« s’éloigner d’une ferme d’élevage
s’éloigner d’une ferme laitière
même très loin
n’est pas y échapper »
Quand elle voit le jour, en 1986, tout est déjà en place. Le remembrement a fait son œuvre, supprimé les talus, coupé les haies, les arbres, agrandi les champs. Les tracteurs, de vrais mastodontes qui coûtent plus cher qu’un grand appartement en ville et leurs attelages rutilants vrombissent dans la campagne en mordant le bord des routes. Les pulvérisateurs arrosent de pesticides les parcelles cultivées. L’élevage intensif (dont celui du cochon roi) bat son plein. Le lisier caché sous terre roule aux rivières. Les poules ne sortent plus mais pondent deux œufs par jour. Les vaches laitières doivent produire selon les normes en vigueur et être nourries en conséquence.
« Après six vélages, le vache disparaît
l’abattoir assure sa traçabilité »
C’est au plus près de cette réalité, celle de l’agriculture intensive dans une région (la Bretagne) où l’agro-alimentaire s’est beaucoup développé, qu’Aurélie Olivier ancre ses poèmes. Tous sont reliés au travail, à la vie sociale, au quotidien, à ses à-cotés, festifs ou déprimants, à ses drames, ses dos courbés, ses corps abîmés. Le Christ en croix n’est jamais loin. Il veille au carrefour ou en miniature dans de nombreux foyers.

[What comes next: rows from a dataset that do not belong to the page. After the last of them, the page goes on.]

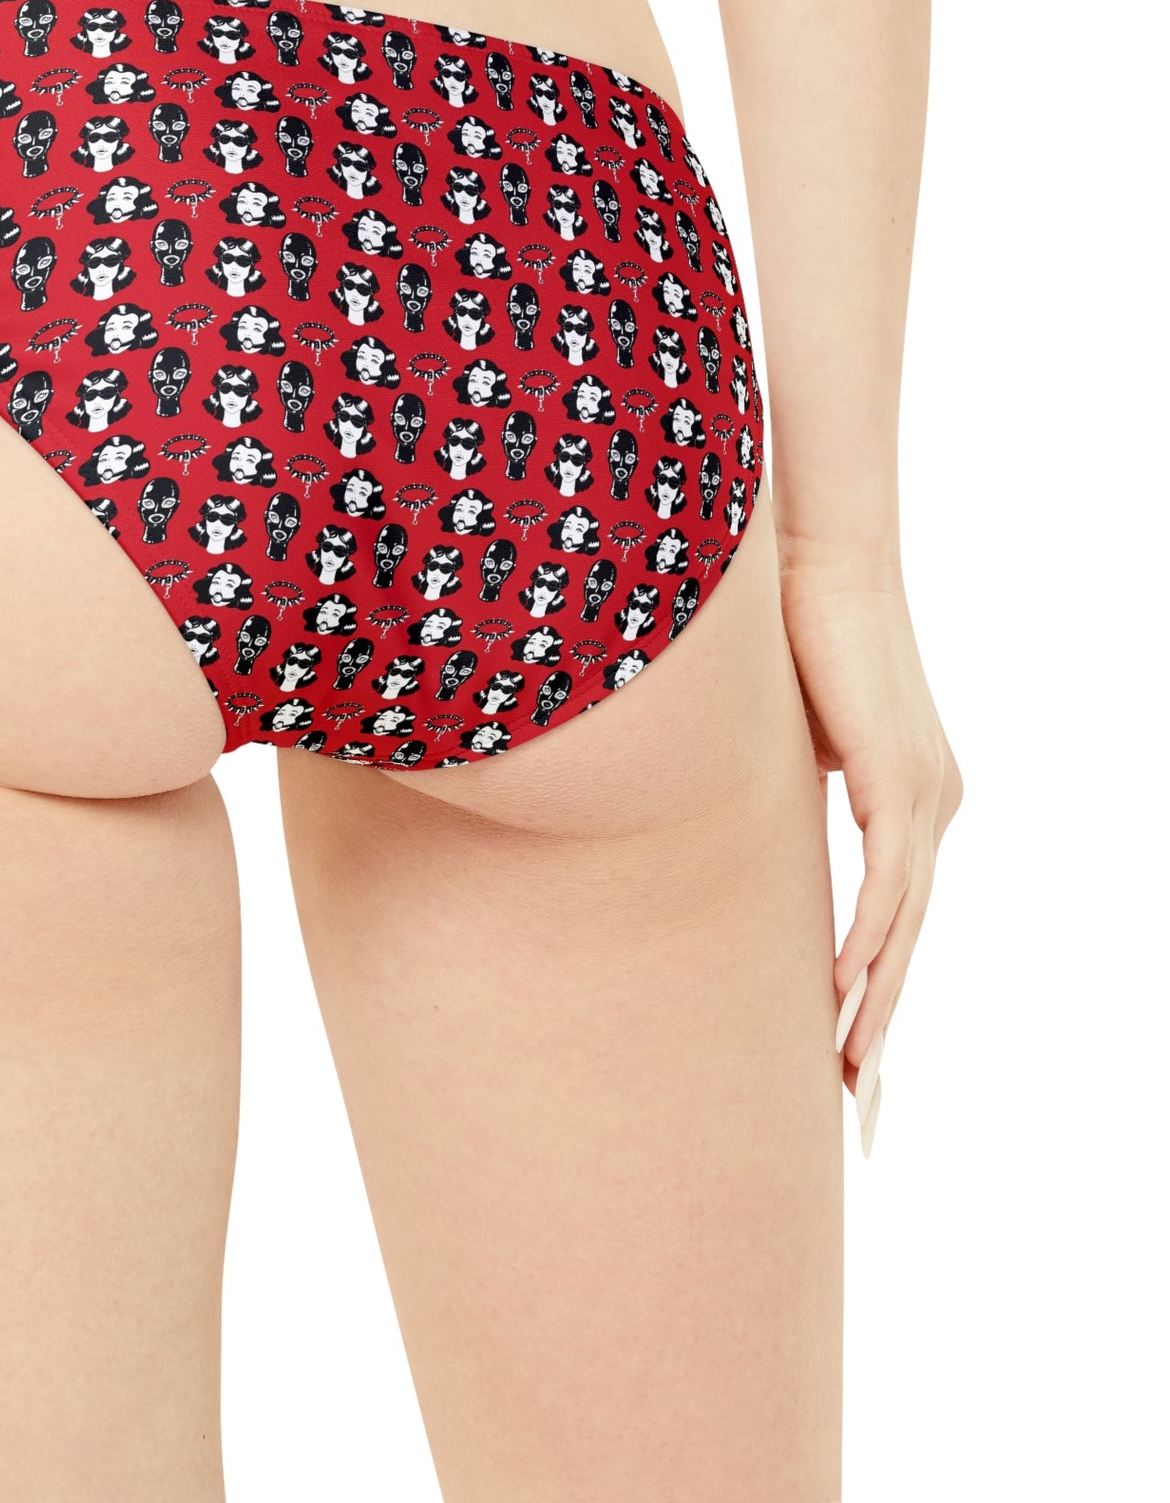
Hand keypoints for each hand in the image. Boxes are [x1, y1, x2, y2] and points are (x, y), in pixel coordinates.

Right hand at [778, 546, 961, 1154]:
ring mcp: (924, 796)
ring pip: (904, 927)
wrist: (816, 557)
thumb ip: (779, 791)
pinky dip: (870, 944)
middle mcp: (931, 805)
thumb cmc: (786, 632)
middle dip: (882, 1026)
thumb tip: (730, 828)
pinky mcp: (901, 780)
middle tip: (861, 1104)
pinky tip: (846, 994)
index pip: (892, 914)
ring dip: (876, 1005)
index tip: (848, 1054)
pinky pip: (890, 885)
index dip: (872, 987)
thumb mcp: (779, 736)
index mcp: (906, 796)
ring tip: (850, 1075)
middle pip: (907, 939)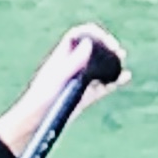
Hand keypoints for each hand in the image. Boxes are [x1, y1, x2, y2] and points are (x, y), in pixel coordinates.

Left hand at [0, 24, 126, 155]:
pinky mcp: (82, 97)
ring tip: (122, 60)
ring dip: (111, 62)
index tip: (107, 40)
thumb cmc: (40, 100)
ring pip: (98, 67)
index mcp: (61, 59)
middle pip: (90, 49)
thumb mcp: (58, 79)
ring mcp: (77, 82)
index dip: (93, 33)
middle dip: (106, 46)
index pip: (78, 36)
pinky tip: (124, 78)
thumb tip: (88, 43)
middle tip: (118, 51)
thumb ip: (73, 61)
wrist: (33, 124)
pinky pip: (101, 86)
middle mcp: (70, 68)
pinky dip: (113, 81)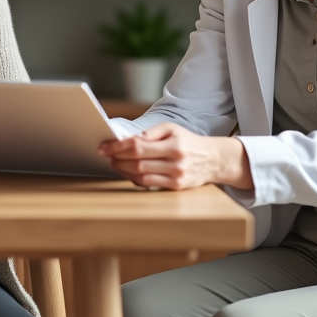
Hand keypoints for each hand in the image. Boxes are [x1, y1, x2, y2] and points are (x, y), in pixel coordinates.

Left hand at [98, 122, 252, 190]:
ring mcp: (175, 177)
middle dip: (117, 159)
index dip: (118, 147)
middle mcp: (175, 162)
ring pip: (140, 175)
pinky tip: (128, 172)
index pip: (138, 146)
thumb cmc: (188, 142)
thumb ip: (150, 133)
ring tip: (115, 163)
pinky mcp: (175, 187)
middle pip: (137, 162)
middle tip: (107, 155)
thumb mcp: (172, 129)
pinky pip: (148, 184)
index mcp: (174, 144)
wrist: (213, 159)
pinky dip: (134, 178)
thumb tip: (129, 140)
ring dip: (123, 170)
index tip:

« Le privé fournit aux parents démunis
le cadrage de leur descendance
ils mettent le prix pour honorer
le catéchisme des générations
Dans la chapelle et la salle de classe
prêtres et directeurs se succèdent
les commandements commandos
propagent la parabole béate bébête »
C’est aux conséquences simples, souvent tues et acceptées à force de résignation, aux répercutions morales et physiques de ce modèle agricole imposé de force aux paysans d’après-guerre qu’elle se frotte. Beaucoup d’agriculteurs n’ont pu s’y faire. Certains ont dû vendre, D’autres se sont suicidés. D’autres encore sont morts prématurément, victimes des produits toxiques qu’ils répandaient sur leur terre. La plupart vivent à crédit.
Ce monde, pas facile et déconsidéré, ou magnifié par ceux qui n’y vivent pas, Aurélie Olivier le saisit avec ses mots, l’empoigne presque, en une suite de poèmes simples et efficaces qui frappent par leur concision et leur justesse. Parfois le corps se rebiffe, à la ferme ou ailleurs. Lui aussi se souvient et le fait savoir à sa manière.
« Malheureusement les résultats d’analyse sont formels,
j’ai surestimé ma stratégie : c’est un mélanome. On va
devoir faire une seconde opération à l’hôpital du cancer. »
Ce livre porte en lui une nécessité de dire, de décrire, de témoigner.
Aurélie Olivier : Mon corps de ferme, éditions du commun.